The diversity of the Seventh District is unquestionably one of our very best attributes, and it is a joy to be able to serve and represent each of the incredible cultures that contribute to our successes. 



We live in a wonderful place. That fact certainly doesn’t insulate us from tough times, though, and whether it is us personally or our neighbors, there’s always more to the story than meets the eye. Addressing those root causes of difficulty is most often the secret to moving beyond them, and thankfully, we have some amazing folks in our midst who make it their mission to be a pillar of support for those in need – both in the immediate sense and in the long-term. If you’re not familiar with Family Promise, I’d encourage you to learn more about the work they’re doing. It is a non-profit organization with chapters in both Forsyth and Gwinnett counties that provides a 30-90 day program for families going through homelessness and poverty. The goal is to ensure they receive not only an interim home, but also the skills, tools, and resources they need to be independently successful once they graduate from the program.

Our community is fortunate to have such an organization, and the reality is, not every place can claim such service-minded citizens. Over the years, I’ve had several opportunities to see what this remarkable organization is doing first-hand, but it always makes me proud to see the continued impact they’re having on the lives of their neighbors. We lead by example in the Seventh District. The proof is all around us – and I’m grateful for each and every one.

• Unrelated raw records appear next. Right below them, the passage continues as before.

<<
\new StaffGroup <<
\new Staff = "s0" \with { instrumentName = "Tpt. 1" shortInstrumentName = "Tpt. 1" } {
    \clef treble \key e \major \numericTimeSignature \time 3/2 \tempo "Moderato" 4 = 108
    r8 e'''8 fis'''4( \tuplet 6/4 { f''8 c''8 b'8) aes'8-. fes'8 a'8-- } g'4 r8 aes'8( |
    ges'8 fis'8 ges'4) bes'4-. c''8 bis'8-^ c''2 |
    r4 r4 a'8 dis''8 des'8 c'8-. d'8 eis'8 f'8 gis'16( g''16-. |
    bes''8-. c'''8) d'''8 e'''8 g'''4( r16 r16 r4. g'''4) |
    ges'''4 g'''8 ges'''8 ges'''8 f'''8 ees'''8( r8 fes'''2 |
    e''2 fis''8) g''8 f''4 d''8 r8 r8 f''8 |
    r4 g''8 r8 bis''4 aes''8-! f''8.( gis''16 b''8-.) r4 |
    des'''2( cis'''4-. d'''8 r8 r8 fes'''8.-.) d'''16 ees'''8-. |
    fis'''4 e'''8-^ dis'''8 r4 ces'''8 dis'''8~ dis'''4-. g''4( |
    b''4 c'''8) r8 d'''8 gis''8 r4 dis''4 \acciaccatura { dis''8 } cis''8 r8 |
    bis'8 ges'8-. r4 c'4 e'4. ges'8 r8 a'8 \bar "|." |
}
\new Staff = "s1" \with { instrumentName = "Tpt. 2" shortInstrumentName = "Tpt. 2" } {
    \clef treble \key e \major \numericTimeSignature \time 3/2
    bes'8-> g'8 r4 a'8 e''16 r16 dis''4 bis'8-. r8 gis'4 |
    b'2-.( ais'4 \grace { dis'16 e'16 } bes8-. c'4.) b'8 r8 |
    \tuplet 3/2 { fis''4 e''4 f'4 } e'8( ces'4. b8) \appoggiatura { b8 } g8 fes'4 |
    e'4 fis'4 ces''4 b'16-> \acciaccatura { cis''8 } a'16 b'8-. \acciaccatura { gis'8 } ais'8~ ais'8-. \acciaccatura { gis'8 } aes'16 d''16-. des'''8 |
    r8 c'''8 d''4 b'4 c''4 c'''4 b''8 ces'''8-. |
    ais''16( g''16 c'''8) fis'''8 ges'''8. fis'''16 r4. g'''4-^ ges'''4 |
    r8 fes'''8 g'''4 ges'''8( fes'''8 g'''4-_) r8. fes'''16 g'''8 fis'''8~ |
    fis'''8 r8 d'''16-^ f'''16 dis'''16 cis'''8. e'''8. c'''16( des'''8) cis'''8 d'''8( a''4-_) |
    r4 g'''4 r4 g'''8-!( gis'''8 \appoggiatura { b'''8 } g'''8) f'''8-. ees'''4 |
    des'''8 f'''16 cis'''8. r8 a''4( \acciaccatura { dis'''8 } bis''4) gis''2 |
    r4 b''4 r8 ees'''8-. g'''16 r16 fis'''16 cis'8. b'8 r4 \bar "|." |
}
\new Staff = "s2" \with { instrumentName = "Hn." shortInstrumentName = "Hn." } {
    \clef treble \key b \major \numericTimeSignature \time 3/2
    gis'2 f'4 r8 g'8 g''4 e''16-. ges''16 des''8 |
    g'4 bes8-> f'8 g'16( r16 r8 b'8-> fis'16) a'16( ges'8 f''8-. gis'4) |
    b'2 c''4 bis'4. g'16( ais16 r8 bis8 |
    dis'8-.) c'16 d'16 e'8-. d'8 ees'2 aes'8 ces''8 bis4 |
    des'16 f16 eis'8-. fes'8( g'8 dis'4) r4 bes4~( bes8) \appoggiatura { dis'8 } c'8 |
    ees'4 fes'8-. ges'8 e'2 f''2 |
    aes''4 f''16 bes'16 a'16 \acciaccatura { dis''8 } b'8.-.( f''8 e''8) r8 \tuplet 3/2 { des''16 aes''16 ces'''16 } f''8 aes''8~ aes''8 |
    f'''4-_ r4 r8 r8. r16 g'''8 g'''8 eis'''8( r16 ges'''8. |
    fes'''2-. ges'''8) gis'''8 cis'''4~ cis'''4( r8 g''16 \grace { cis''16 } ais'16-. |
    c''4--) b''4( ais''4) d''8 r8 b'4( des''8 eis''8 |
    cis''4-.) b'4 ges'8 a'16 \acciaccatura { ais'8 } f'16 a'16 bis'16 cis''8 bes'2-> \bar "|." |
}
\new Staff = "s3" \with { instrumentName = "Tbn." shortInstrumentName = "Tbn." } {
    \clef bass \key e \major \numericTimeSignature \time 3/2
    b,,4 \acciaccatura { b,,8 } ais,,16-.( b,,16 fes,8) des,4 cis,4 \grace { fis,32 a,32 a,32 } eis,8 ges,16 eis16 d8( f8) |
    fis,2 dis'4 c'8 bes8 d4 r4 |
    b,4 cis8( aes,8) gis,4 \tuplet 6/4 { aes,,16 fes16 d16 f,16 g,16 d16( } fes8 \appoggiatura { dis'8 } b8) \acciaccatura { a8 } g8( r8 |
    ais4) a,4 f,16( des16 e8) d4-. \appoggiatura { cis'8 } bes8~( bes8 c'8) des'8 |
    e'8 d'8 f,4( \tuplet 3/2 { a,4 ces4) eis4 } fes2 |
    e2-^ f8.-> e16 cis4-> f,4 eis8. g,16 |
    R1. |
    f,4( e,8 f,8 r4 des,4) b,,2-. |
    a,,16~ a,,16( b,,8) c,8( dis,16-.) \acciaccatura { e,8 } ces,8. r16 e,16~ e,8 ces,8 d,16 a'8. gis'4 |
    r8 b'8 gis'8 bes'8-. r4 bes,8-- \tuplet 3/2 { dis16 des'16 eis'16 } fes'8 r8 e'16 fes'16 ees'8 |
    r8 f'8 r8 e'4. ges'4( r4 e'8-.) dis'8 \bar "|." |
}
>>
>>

In case you haven’t noticed – there’s a cycle of service in our community. Military personnel, first-responders, non-profits, churches, everyday individuals, and more, it just seems to never stop. When one needs help, another steps up. If more help is needed, here comes the reinforcement of another organization or neighbor. If no such organization exists, well then someone decides to create it. It’s that spirit of problem-solving we have here in the Seventh District that I brag about to my colleagues in Washington all the time. We don’t wait around for someone else to address a need, we just find a way to pull together and get it done. There is a mentality that while not every person or organization can address every need, every person has the capacity to serve another. Our different passions, talents, and abilities help guide us to the right destination, and the combined effort is something remarkable.

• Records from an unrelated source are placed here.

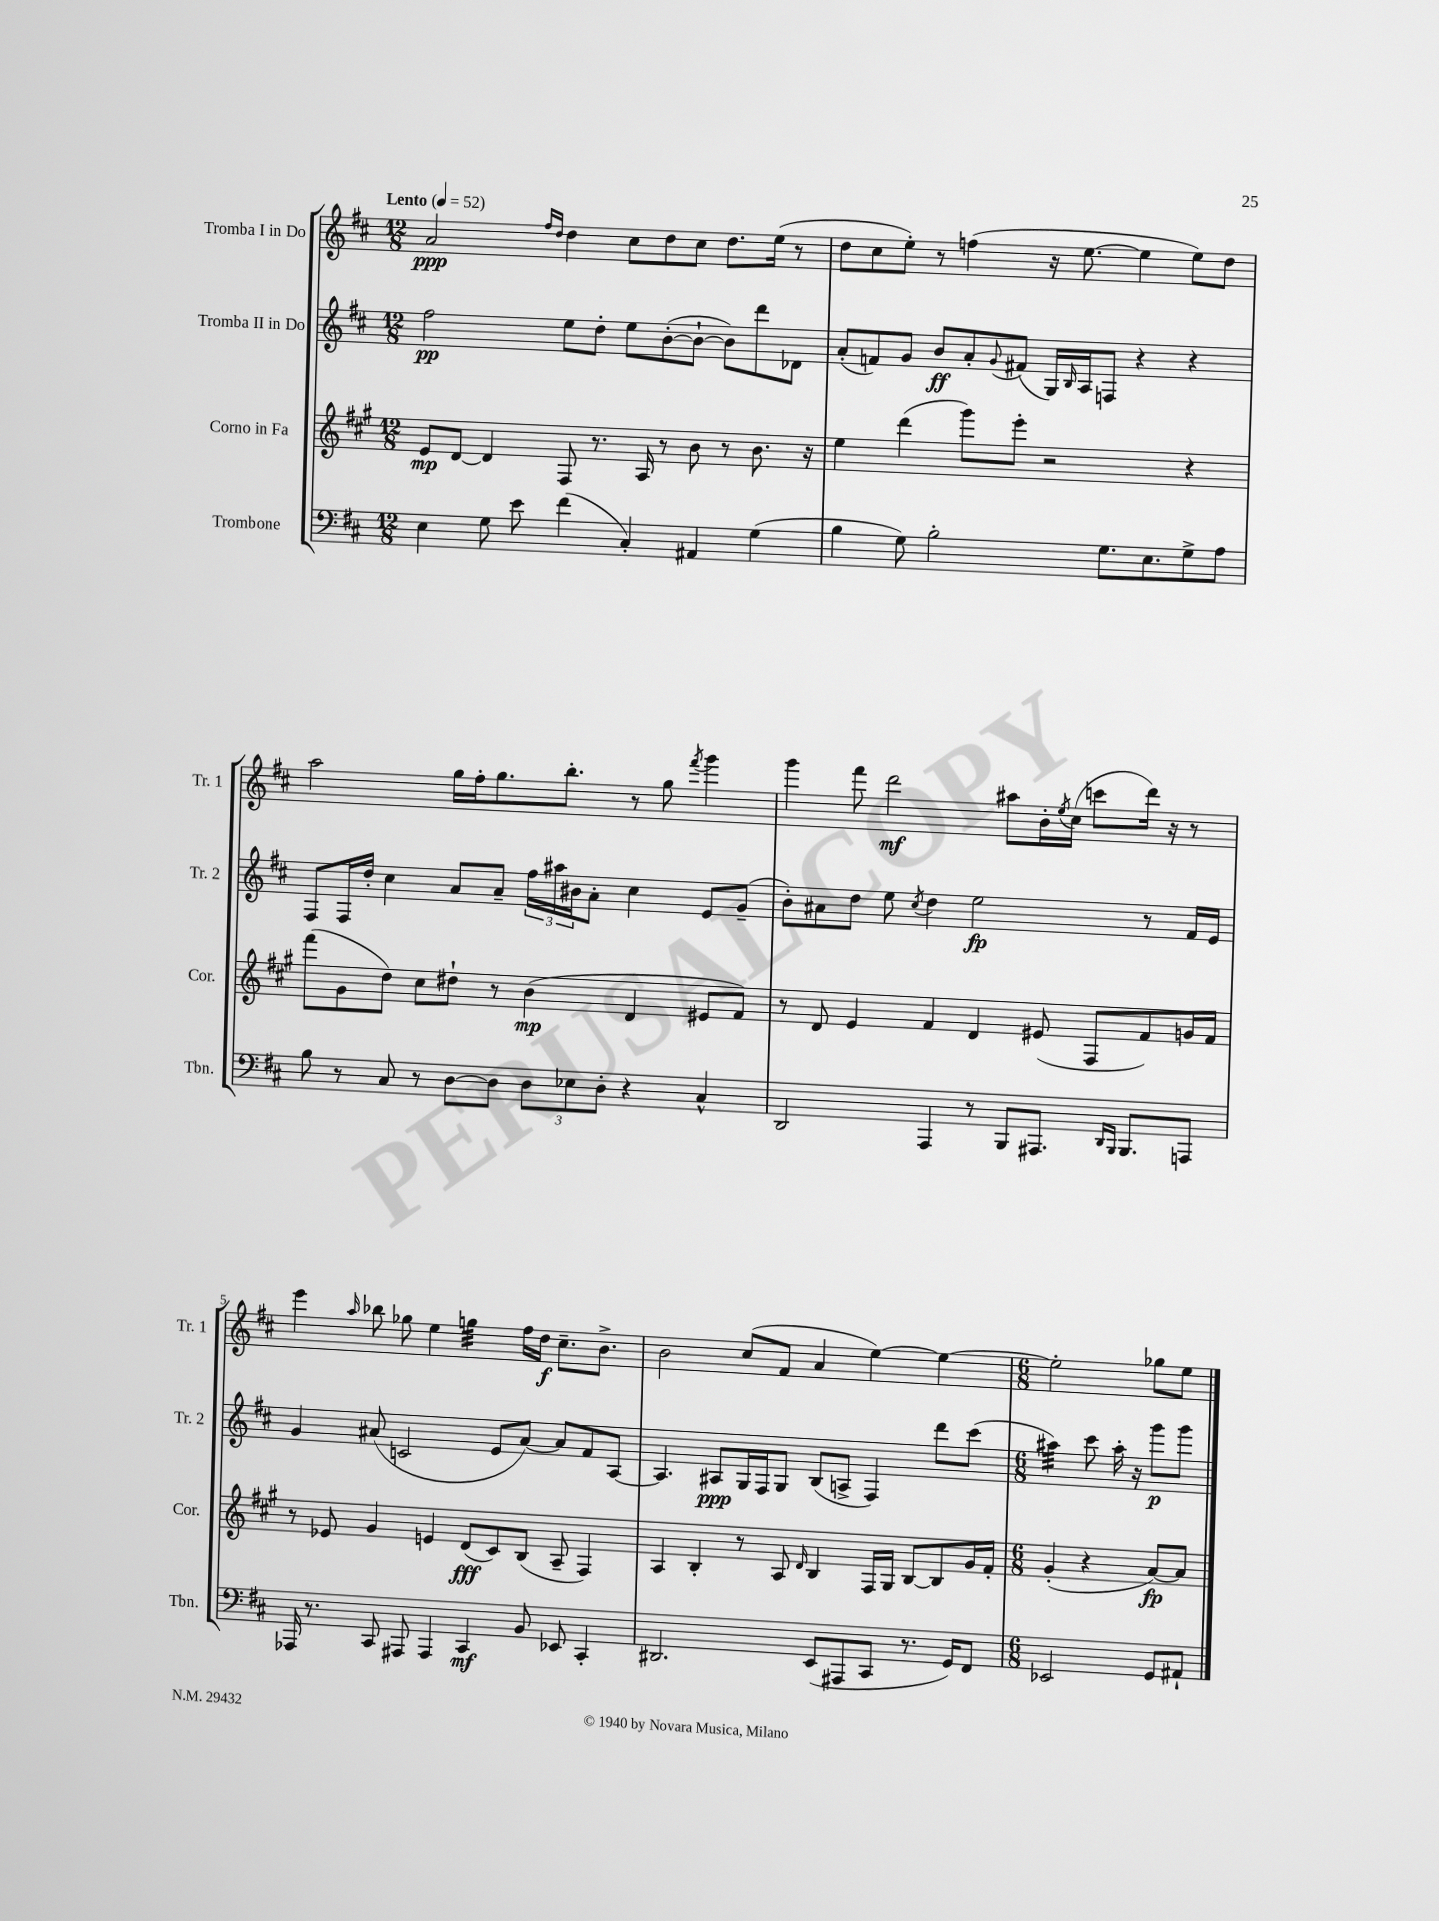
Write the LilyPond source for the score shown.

<<
\new StaffGroup <<
\new Staff = "s0" \with { instrumentName = "Tromba I in Do" shortInstrumentName = "Tr. 1" } {
    \clef treble \key d \major \numericTimeSignature \time 12/8 \tempo "Lento" 4 = 52
    a'2\ppp \grace { fis''16 d''16 } d''4 cis''8 d''8 cis''8 d''8. e''16( r8 |
    d''8 cis''8 e''8-.) r8 f''4( r16 e''8.~ e''4 e''8) d''8 |
    a''2 g''16 fis''16-. g''8. b''8.-. r8 g''8 \acciaccatura { fis'''8 } g'''4 |
    g'''4 fis'''8 d'''2\mf ais''8 b'16-. \acciaccatura { e''8 } cis''16( c'''8 d'''16) r16 r8 |
    e'''4 \grace { a''16 } bes''8 ges''8 e''4 g''4:32 fis''16 d''16\f cis''8.-- b'8.-> |
    b'2 cis''8( fis'8 a'4 e''4~) e''4~ |
    \numericTimeSignature \time 6/8 e''2-. ges''8 e''8 \bar "|." |
}
\new Staff = "s1" \with { instrumentName = "Tromba II in Do" shortInstrumentName = "Tr. 2" } {
    \clef treble \key d \major \numericTimeSignature \time 12/8
    fis''2\pp e''8 d''8-. e''8 b'8~-.( b'8~-! b'8) d'''8 des'8 |
    a'8-.( f'8) g'8 b'8\ff a'8-. \appoggiatura { g'8 } fis'8( g16) \grace { b16 } a16 f8 r4 r4 |
    fis8 fis16 d''16-. cis''4 a'8 a'8-- \tuplet 3/2 { fis''16 ais''16 bis'16 } a'8-. cis''4 e'8 g'8--( |
    b'8-.) ais'8 d''8 e''8 \acciaccatura { cis''8 } d''4 e''2\fp r8 fis'16 e'16 |
    g'4 ais'8( c'2 e'8 ais'8~) ais'8 fis'8 a8~ |
    a4. ais8\ppp g16 fis16 g8 b8( a8-> fis4) d'''8 cis'''8( |
    \numericTimeSignature \time 6/8 ais''4:32) cis'''8 ais''16-. r16 g'''8\p g'''8 \bar "|." |
}
\new Staff = "s2" \with { instrumentName = "Corno in Fa" shortInstrumentName = "Cor." } {
    \clef treble \key a \major \numericTimeSignature \time 12/8
    e'8\mp d'8~ d'4 fis8 r8. a16 r8 b'8 r8 b'8. r16 |
    e''4 d'''4( gis'''8) e'''8-. r2 r4 |
    fis'''8( gis'8 d''8) cis''8 dis''8-! r8 b'4\mp( d'4 eis'8 fis'8) |
    r8 d'8 e'4 fis'4 d'4 eis'8( fis8 fis'8) g'16 fis'16 |
    r8 ees'8 gis'4 e'4 d'8\fff( cis'8) b8( a8-- fis4) |
    a4 b4-. r8 a8 \grace { d'16 } b4 fis16 gis16 b8~ b8 gis'16 fis'16-. |
    \numericTimeSignature \time 6/8 gis'4-.( r4 a'8~\fp) a'8 \bar "|." |
}
\new Staff = "s3" \with { instrumentName = "Trombone" shortInstrumentName = "Tbn." } {
    \clef bass \key d \major \numericTimeSignature \time 12/8
    e4 g8 e'8 fis'4( cis4-.) ais,4 g4( |
    b4 g8) b2-. g8. e8. g8-> a8 |
    b8 r8 cis8 r8 d8~ d8 \tuplet 3/2 { d8 ees8 d8-. } r4 cis4-^ |
    d,2 a,,4 r8 b,,8 ais,,8. \grace { d,16 b,,16 } b,,8. a,,8 |
    aes,,16 r8. cis,8 ais,,8 ais,,4 cis,4\mf b,8 ees,8 cis,4-. |
    dis,2. e,8( ais,,8 cis,8 r8. g,16) fis,8 |
    \numericTimeSignature \time 6/8 ees,2 g,8 ais,8-! \bar "|." |
}
>>
>>
\layout { \context { \Score \override BarNumber.break-visibility = ##(#f #t #t) barNumberVisibility = #(every-nth-bar-number-visible 5) } }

For former Gwinnett County firefighter, Duluth Police Department officer, and current Gwinnett County Sheriff’s Office reserve deputy Bill Stevens, Operation One Voice is one of those callings. Lieutenant Stevens founded the organization 12 years ago, and it has since helped thousands of families of fallen or wounded Special Operations Forces. Following this year’s annual Honor Ride, 50 additional families will now be served. Thank you to Lt. Stevens and all participants in this wonderful cause – and most of all – thank you to the men and women who have given so much for America.

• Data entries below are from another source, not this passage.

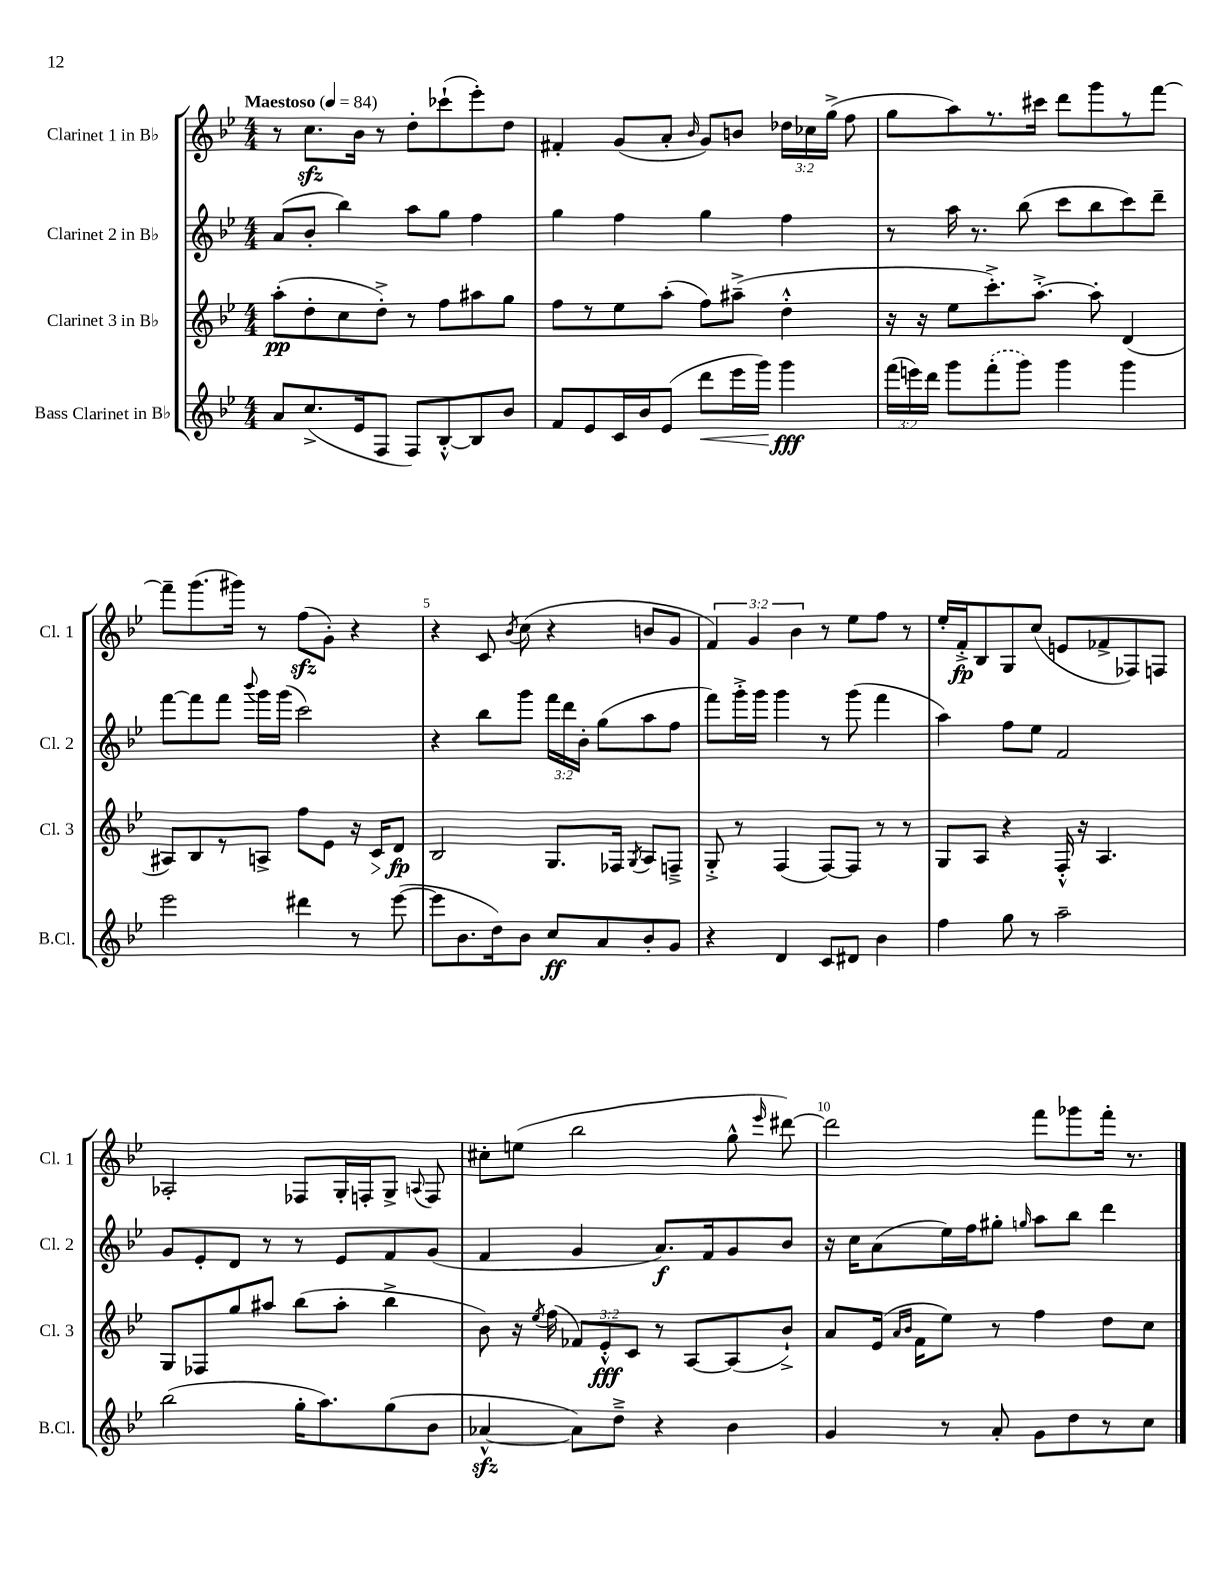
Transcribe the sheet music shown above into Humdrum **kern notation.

**kern	**kern	**kern	**kern
*staff4	*staff3	*staff2	*staff1
*clefG2	*clefG2	*clefG2	*clefG2
*k[b-e-]	*k[b-e-]	*k[b-e-]	*k[b-e-]
*M4/4	*M4/4	*M4/4	*M4/4
*MM84	*MM84	*MM84	*MM84
8a	(8aa'	(8a	8r
(8.cc^	8dd'	8b-'	8.cc
.	8cc	4bb-)	.
16e-	.	.	16b-
8F	8dd'^)	.	8r
8F)	8r	8aa	8dd'
[8B-'^^	8ff	8gg	(8ccc-`
8B-]	8aa#	4ff	8eee-')
8b-	8gg	.	8dd
=	=	=	=
8f	8ff	4gg	4f#'
8e-	8r	.	.
16c	8ee-	4ff	(8g
16b-	.	.	.
(8e-	(8aa'	.	8a'
.	.	.	16qqb-
8ddd	8ff)	4gg	8g)
16eee-	(8aa#~^	.	8b
16ggg)	.	.	.
4ggg	4dd'^^	4ff	24dd-
.	.	.	24cc-
.	.	.	(24gg^
.	.	.	8ff
=	=	=	=
(24fff	16r	8r	8gg
24eee)	.	.	.
.	16r	.	.
24ddd	.	.	.
8ggg	8ee-	16aa	8aa)
.	.	8.r	.
(8fff'	8.ccc'^)	.	8.r
8ggg)	.	(8bb-	.
.	[8.aa'^	.	16ccc#
4ggg	.	8ccc	8ddd
.	8aa']	8bb-	8ggg
4ggg	(4d	8ccc)	8r
.	.	8ddd~	[8fff
=	=	=	=
2eee-	8A#)	[8fff	8fff~]
.	8B-	8fff]	(8.ggg
.	8r	8fff	.
.	.	.	16ggg#)
.	.	8qqbbb-	.
.	8A^	16ggg	8r
.	.	(16ggg	.
4ddd#	8ff	2ccc)	(8ff
.	8e-	.	8g')
8r	16r	.	4r
.	16c	.	.
([8eee-	8d	.	.
=	=	=	=
8eee-]	2B-	4r	4r
8.b-	.	.	.
.	.	8bb-	8c
16dd)	.	.	.
.	.	.	8qb-
8b-	.	8ggg	(8cc
8cc	8.G	24fff	4r
.	.	24ddd	.
.	.	24b-'	.
8a	.	(8gg	.
.	16F-	.	.
.	8qG	.	.
8b-'	8A	8aa	8b
8g	8F~^	8ff	8g
=	=	=	=
4r	8G'^	8fff)	6f)
.	8r	16ggg'^	.
.	.	.	6g
.	.	16ggg	.
4d	(4F	4ggg	.
.	.	.	6b-
8c	[8F)	8r	8r
8d#	8F]	(8ggg	8ee-
4b-	8r	4fff	8ff
.	8r	.	8r
=	=	=	=
4ff	8G	4aa)	16ee-'
.	.	.	16f'^
.	8A	.	8B-
8gg	4r	8ff	8G
8r	.	8ee-	(8cc
2aa~	16F'^^	2f	8e
.	16r	.	.
.	4.A	.	8f-^
.	.	.	8F-)
.	.	.	8F
=	=	=	=
(2bb-	8G	8g	2A-'
.	8F-	8e-'	.
.	8gg	8d	.
.	8aa#	8r	.
16gg'	(8bb-	8r	8F-
8.aa)	.	.	.
.	8aa#'	8e-	16G'
.	.	.	16F'
(8gg	4bb-^	8f	8G^
.	.	.	8qqA
8b-	.	(8g	8F
=	=	=	=
[4a-^^	8b-)	4f	8cc#'
.	16r	.	(8ee
.	8qee-	.	.
.	(16ff	.	.
8a-])	12f-)	4g	2bb-
.	12e-'^^	.	.
8dd~^	.	.	.
.	12c	.	.
4r	8r	8.a)	.
.	[8A	.	.
.	.	16f	.
4b-	(8A]	8g	8gg^^
.	.	.	16qqeee-
.	8b-`^)	8b-	[8ddd#)
=	=	=	=
4g	8a	16r	2ddd#]
.	.	16cc	.
.	(16e-	(8a	.
.	16qqa	.	.
.	16qqb-	.	.
.	16f	.	.
8r	8ee-)	16ee-)	.
.	.	16ff	.
8a'	8r	8gg#'	.
.	.	16qqgg	.
8g	4ff	8aa	8fff
8dd	.	8bb-	8ggg-
8r	8dd	4ddd	16fff'
.	.	.	8.r
8cc	8cc	.	.
==	==	==	==
*-	*-	*-	*-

During the August District Work Period, my colleagues and I heard from countless numbers of Americans – in big businesses and small from all corners of the country – that they are still concerned about the effects of the Affordable Care Act (ACA) on their businesses, workers, and families. That’s why the House is working this week to bring a small health care package to the floor that will help workers and employers better afford health care. H.R. 3798, the “Save American Workers Act of 2017,” contains the text of H.R. 1150, the “Tanning Tax Repeal Act of 2017,” H.R. 6718, which allows individuals to request yearly health insurance coverage statements, and H.R. 4616, which delays the implementation of the so-called Cadillac Tax on high value health insurance plans and places a retroactive moratorium on the employer mandate. Taken together, these bills will encourage employers to expand employee working hours, will ensure that employees can continue receiving high value health care from their employers, will help employers better comply with the ACA, and will lower unnecessary costs for health insurers.